The Department of Health and Human Services will begin accepting comments from the public this week on a proposal by the Obama administration to completely rescind federal regulations placed into effect by former President Bush that protect the right to conscience for healthcare workers.
The Obama administration moved late last week to "rescind in its entirety" the "conscience" rule, which the Bush administration passed in January.
The rule, which was introduced in August and finalized in December, is entitled "Ensuring That Department of Health and Human Services Funds Do Not Support Coercive or Discriminatory Policies or Practices in Violation of Federal Law."
The regulation mandated federally funded health institutions to certify their compliance with existing federal laws that uphold the rights of doctors and nurses to refuse a medical service on religious or moral grounds.
On Friday, Obama HHS officials filed a proposed rescission of the rule in the Federal Register, saying they were concerned the rule "would limit access to patient care" and that people, in rural areas and those otherwise underserved, "could be denied access to services."
"The Department believes that the comments on the August 2008 proposed rule raised a number of questions that warrant further careful consideration. It is important that the Department have the opportunity to review this regulation to ensure its consistency with current Administration policy," HHS officials wrote in the proposal.
The DHHS went on to say it finds it beneficial to review the "conscience" rule, accept further comments, and reevaluate the necessity for regulations implementing the statutory requirements under the rule.
"Thus, the Department is proposing to rescind the December 19, 2008 final rule, and we are soliciting public comment to aid our consideration of the many complex questions surrounding the issue and the need for regulation in this area," the filing states.
HHS is accepting public comments for 30 days beginning Tuesday, March 10, the publication date of the proposal.
The department in particular is seeking comments that provide specific examples on: whether there are problems that justify the need for the current rule; whether the rule reduces access to information and health care services, particularly by low-income women; whether the rule provides sufficient clarity to minimize the potential for harm resulting from any ambiguity and confusion that may exist because of the rule; and whether the objectives the rule might also be accomplished through non-regulatory means, such as outreach and education.
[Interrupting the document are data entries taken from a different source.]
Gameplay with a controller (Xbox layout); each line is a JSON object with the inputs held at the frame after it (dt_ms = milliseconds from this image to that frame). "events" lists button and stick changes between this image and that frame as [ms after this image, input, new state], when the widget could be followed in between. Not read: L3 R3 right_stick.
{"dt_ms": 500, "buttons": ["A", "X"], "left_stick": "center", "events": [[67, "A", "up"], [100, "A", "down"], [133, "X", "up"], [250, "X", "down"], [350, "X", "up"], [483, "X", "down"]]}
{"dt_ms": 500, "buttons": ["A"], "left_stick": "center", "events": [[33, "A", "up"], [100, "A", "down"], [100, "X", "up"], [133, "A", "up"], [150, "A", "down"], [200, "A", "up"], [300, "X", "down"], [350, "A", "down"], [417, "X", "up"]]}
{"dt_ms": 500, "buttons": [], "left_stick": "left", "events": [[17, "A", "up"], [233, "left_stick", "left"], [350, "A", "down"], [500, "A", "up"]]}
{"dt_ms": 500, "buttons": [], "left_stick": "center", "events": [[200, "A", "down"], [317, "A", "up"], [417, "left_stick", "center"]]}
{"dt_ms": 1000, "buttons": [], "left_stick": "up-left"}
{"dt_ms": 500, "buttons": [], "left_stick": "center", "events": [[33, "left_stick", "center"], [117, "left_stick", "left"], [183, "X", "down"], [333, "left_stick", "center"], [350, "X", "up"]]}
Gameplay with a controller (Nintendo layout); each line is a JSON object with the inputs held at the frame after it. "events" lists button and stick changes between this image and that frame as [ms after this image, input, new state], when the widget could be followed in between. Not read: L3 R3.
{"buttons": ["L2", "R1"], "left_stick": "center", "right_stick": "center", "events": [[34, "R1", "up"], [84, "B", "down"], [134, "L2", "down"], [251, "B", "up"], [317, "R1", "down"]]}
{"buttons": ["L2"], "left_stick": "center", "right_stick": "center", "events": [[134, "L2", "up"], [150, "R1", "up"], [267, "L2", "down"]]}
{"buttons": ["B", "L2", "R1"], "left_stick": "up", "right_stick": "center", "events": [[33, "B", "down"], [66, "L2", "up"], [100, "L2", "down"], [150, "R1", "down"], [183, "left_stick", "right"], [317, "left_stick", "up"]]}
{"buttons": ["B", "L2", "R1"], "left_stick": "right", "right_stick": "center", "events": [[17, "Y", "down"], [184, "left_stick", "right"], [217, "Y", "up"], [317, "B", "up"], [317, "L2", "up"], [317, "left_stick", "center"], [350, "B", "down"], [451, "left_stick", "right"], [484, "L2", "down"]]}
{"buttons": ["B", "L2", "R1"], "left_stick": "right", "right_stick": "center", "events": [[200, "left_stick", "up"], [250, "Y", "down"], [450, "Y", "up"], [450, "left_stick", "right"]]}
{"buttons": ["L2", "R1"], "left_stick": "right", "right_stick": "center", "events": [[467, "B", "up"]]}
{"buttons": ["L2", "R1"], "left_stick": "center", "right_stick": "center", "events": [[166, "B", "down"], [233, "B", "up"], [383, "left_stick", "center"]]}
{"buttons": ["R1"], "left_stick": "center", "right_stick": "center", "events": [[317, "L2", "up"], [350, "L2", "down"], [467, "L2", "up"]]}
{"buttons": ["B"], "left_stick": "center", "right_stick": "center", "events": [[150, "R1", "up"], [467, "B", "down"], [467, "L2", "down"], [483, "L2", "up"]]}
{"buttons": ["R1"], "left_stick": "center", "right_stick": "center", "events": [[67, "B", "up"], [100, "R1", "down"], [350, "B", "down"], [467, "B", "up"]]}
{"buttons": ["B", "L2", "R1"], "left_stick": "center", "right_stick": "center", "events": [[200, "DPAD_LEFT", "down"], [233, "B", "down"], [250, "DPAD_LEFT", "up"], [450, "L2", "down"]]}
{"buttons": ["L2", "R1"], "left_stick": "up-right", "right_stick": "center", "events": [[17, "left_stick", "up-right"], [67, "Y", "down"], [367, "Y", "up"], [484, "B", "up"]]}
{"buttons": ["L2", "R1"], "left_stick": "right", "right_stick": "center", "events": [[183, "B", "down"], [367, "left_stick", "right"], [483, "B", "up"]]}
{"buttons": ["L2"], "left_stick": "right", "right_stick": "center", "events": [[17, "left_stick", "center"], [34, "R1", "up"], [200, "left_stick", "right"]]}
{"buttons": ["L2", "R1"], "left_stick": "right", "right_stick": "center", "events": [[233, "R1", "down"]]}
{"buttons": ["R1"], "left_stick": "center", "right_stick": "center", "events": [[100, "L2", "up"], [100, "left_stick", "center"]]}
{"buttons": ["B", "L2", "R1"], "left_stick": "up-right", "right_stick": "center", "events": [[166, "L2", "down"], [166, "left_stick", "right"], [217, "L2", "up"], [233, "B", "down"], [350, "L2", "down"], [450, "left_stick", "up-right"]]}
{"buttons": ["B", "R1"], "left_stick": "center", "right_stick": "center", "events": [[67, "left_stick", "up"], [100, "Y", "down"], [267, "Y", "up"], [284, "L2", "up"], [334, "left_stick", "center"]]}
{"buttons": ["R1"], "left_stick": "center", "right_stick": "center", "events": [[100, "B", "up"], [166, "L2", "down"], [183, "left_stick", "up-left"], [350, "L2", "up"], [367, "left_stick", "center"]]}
Family planning advocates, including Planned Parenthood Federation of America, the largest abortion provider in the nation, hailed the move as "a common sense fix."
"Patients, especially low income women, deserve access to complete and accurate health care information and services, and today's action shows that this administration understands and will meet this need," said PPFA president Cecile Richards in a statement.
But pro-life advocates strongly opposed the proposal, saying a rescission of the "conscience" rule would put moral objectors at risk of discrimination.
Matt Bowman, legal counsel of the Christian-based Alliance Defense Fund, said a repeal of the current regulation could create "a situation where doctors may be forced to participate in abortions and patients may be forced to have their babies delivered by doctors who perform abortions."
Dr. Charmaine Yoest, president of Americans United for Life, said the rules were already "well considered" before being implemented last year.
"There is no need to revisit them on behalf of vocal special interest groups," she stated.
Other vocal opponents of the rescission, including Dr. Peggy Hartshorn, president of Heartbeat International president, have also highlighted the right of women and families to receive healthcare from doctors who share their moral convictions, including the sanctity of life.
"It is wrong for the U.S. government to condemn doctors who follow the Hippocratic principle of 'do no harm'. This is un-American," said Hartshorn.
The head of Heartbeart International - an interdenominational Christian association of over 1,000 pregnancy resource centers, maternity homes, non-profit adoption agencies, and medical clinics - also said the Obama proposal could result in bigger problems in the medical field.
"The reversal of this regulation could cause conscientious doctors to stop practicing medicine leaving a significant void in the availability of healthcare providers. And the problem will be compounded if the government attempts to force Catholic hospitals to offer abortion," she stated.
Denise Burke, AUL vice president of legal affairs added, "Proper enforcement of existing federal conscience protections is essential to mitigate the current medical crisis in our nation, especially the shortage of qualified providers."
President Barack Obama has been labeled as the most "pro-abortion" president by pro-life groups after he overturned several pro-life orders.
In January, Obama repealed the Mexico City Policy, which declared that American tax dollars would not fund international organizations involved in performing or promoting abortions abroad.
On Monday, the president is expected to sign an executive order Monday reversing a federal ban on embryonic stem cell research, which has drawn opposition from pro-life groups who decry the destruction of embryos in the process of harvesting stem cells.